Thanks a lot!Very versatile product. Love it.Jan.

Hey Jan,

we love your product.

I'm glad to hear that. 🙂

So: is there a way we can enable floating licenses for (five) EC2 instances that end 1 year after the activation? I figure the only way would be requiring the FloatingLicense Sever to connect once for the activation at least with the activation server (plus at times after)

Floating licenses would be the best option. You could use TurboActivate as well, but EC2 and AWS servers aren't real servers -- so the fingerprints change if the "machine" is shut down and then booted back up again (because they're glorified VMs running on different hardware).

Short answer: TurboFloat is the best solution to that problem.

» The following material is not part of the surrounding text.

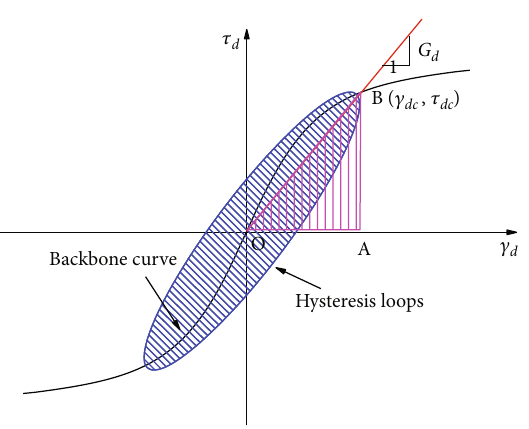
Figure 3: Schematic diagram of hysteresis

- Offline trial extensions & TurboFloat: End the trial after 100 days; No internet connection required; No control over # computers

I don't know where your read that, but with the TurboFloat Server (even if it's activated offline) you can limit precisely how many computers will be able to request and get license leases. So you can limit it to 5. And set a custom license field for the product key with a set "expiration date". Read the license field in your app using TF_GetFeature(), and if the date has passed, then the customer can no longer use your app.

You can do this with online activations too.

Do you have any recommendations of the time period we should use to check whether the license is still active? I would probably set it to 13 months or so "to be safe" - but I carefully want to check whether there may be some hidden downside I do not recognize with those very long periods (e.g. swifty way to actually use it 24+ months).

We recommend 90 days (and that's the maximum number of days it can be set to).

Tell me if that helps.

Thank you very much, this was exactly the answer I was looking for. This helps me a lot. I am sorry for the confusion regarding offline activation with Turbofloat (I am not the one implementing LimeLM, just writing the specs 😉 ). Best,Jan

Sorry, another quick one:is there a reliable way just to determine whether the software runs on a cloud instance? Or should we try some other workaround (e.g. http://stackoverflow.com/questions/33619402/how-to-determine-if-a-server-is-amazon-ec2-from-command-line) Note: we want to have one version that only runs on "non cloud instances" and another one that does run on cloud instances (with the TurboFloat Server). Apologies for the inconveniences caused.Jan

EC2 is just a VM. So, you'd detect it like you'd detect any other VM, using TurboActivate's proprietary algorithm. See here: Licensing from inside a virtual machine or hypervisor. And if you even want to prevent trials on VMs, then again, use UseTrial(TA_DISALLOW_VM).